The three Communist papers are only a small fraction of the proletarian press which includes over 700 U. S. labor papers. Upwards of 100 of these journals belong to nationwide unions; most of the rest to local labor bodies. They have in common their deficits and share a readership of 4.000.000, for like the Catholic press, which is seen by only 40% of the 21.000,000 U. S. Catholics, the labor press does not reach the 7.000.000 organized workers of the U. S., much less the 32.000.000 unorganized workers. One reason is that most of the labor papers are poor reading compared with the secular press, are edited by men with more zeal than talent. However, in the Roosevelt era, over 75 new labor papers have been started, and American Newspaper Guildsmen. taking an active part in labor affairs, have locally improved the tone of the labor press by setting an example and lending it professional talent.
Still probably the best-reading of U. S. labor papers is the American Guardian, edited in Oklahoma City by Socialist Oscar Ameringer. A laborite Will Rogers, he expresses his philosophy in his editorial column each week. Sample: "Nobody asked us yet, but if we were called upon to draw a picture of contemporary civilization, we'd draw a bunch of naked blind men trying to pick each others' pockets with pitchforks."
Grandparent of the labor press is the American Federation of Labor's pedagogical, 44-year-old American Federationist. Two months ago C. I. O. started a national weekly, the $1-a-year tabloid C. I. 0. News.
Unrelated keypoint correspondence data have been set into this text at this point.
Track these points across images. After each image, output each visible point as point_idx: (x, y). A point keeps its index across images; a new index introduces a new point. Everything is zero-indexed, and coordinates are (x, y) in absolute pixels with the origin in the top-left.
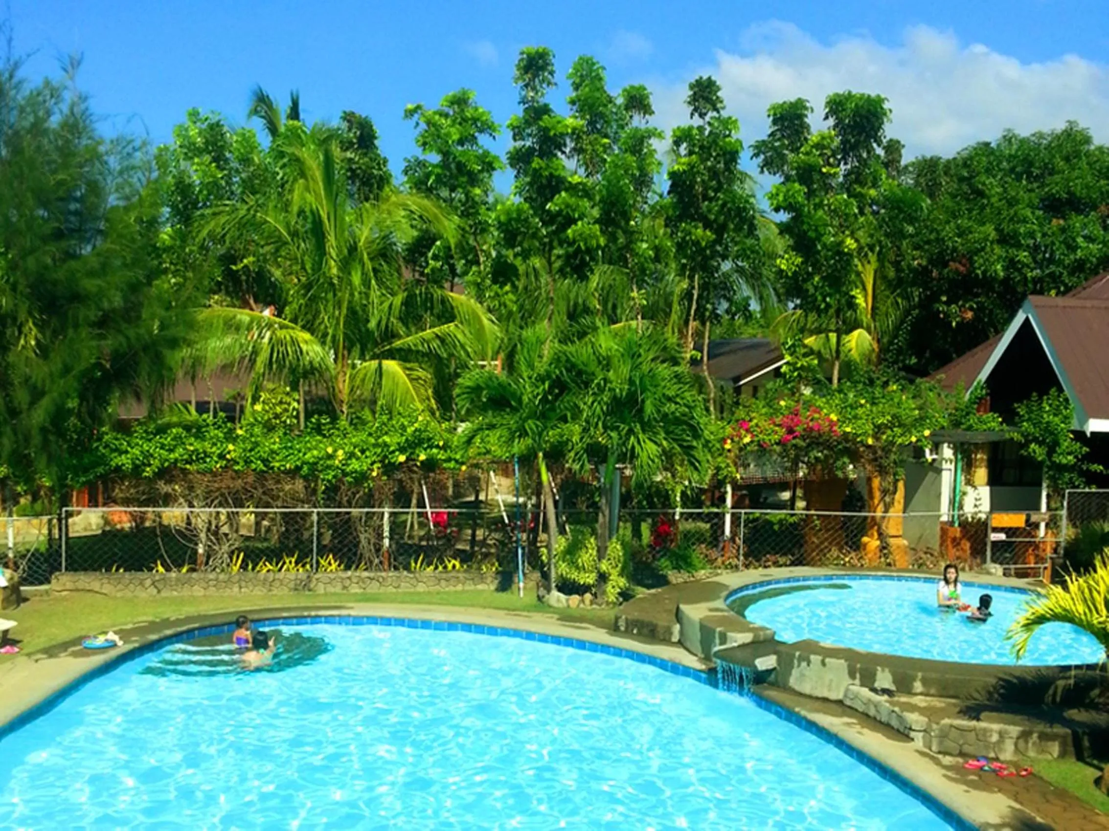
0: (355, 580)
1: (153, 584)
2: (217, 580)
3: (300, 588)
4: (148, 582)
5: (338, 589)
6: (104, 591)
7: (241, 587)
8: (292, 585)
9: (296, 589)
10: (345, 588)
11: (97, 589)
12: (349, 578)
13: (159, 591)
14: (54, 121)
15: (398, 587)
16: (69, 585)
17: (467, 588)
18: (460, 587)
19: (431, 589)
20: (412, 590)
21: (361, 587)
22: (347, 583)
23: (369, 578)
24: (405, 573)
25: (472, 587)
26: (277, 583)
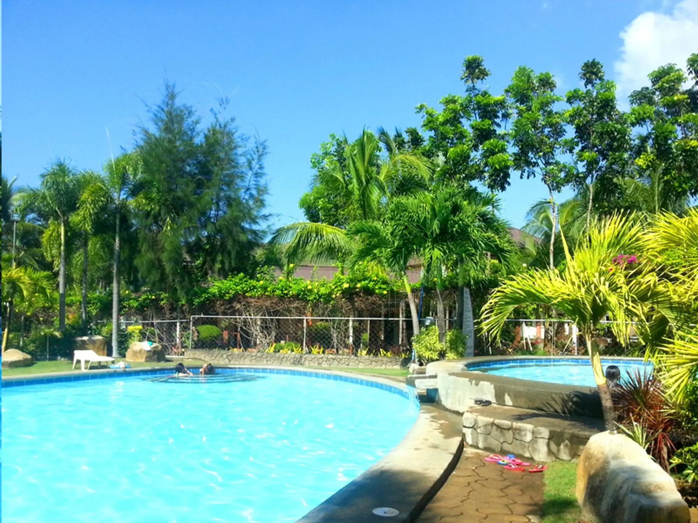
0: (325, 360)
1: (227, 357)
2: (256, 356)
3: (296, 363)
4: (225, 356)
5: (316, 364)
6: (206, 360)
7: (267, 361)
8: (292, 361)
9: (294, 363)
10: (319, 364)
11: (203, 358)
12: (322, 358)
13: (230, 361)
14: (199, 140)
15: (348, 365)
16: (191, 356)
17: (388, 367)
18: (383, 367)
19: (367, 367)
20: (356, 367)
21: (328, 364)
22: (321, 361)
23: (332, 358)
24: (353, 356)
25: (391, 367)
26: (285, 359)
Its editor is Oxonian Len De Caux, who was born in a New Zealand mining town 38 years ago, has worked on many leading U. S. labor papers. In spots where the C. I. O.-A. F. of L. breach has been most serious, C. I. 0. has also started its own local papers. Frank Palmer's People's Press, brought out independently two years ago, is official organ for eight C. I. 0. unions and the Chicago Workers' Alliance, today has 36 regional editions and 310,000 circulation, biggest of any newcomer in the labor field.
For their news needs, the better labor papers rely on Federated Press, a non-profit labor news agency. When the great 1919 steel strike broke, labor news coverage was so undependable that 32 labor editors met in Chicago and founded Federated Press. Today, from a crowded single room a block off the radical vortex, Manhattan's Union Square, Federated's News Editor Harold Coy supplies news, features, comics and New York Times'?, Wide World pictures to 145 papers. Other chief agency for labor news is independent International Labor News Service, which usually sees things A. F. of L.'s way.
One reason the labor press has not become powerful journalistically is that since the days Federated Press was organized, the press in general has trained reporters to do a better job of labor reporting. Last month the National Labor Relations Board remarked that reports of labor news contrast markedly with ''inadequate reporting of labor disputes" before 1935, when the Wagner law was enacted. "Many of these [labor reporters]," said NLRB, "have been led to probe beneath the exterior dramatics of strike stories into conscientious study of the complicated social dilemma involved in every labor dispute, however small."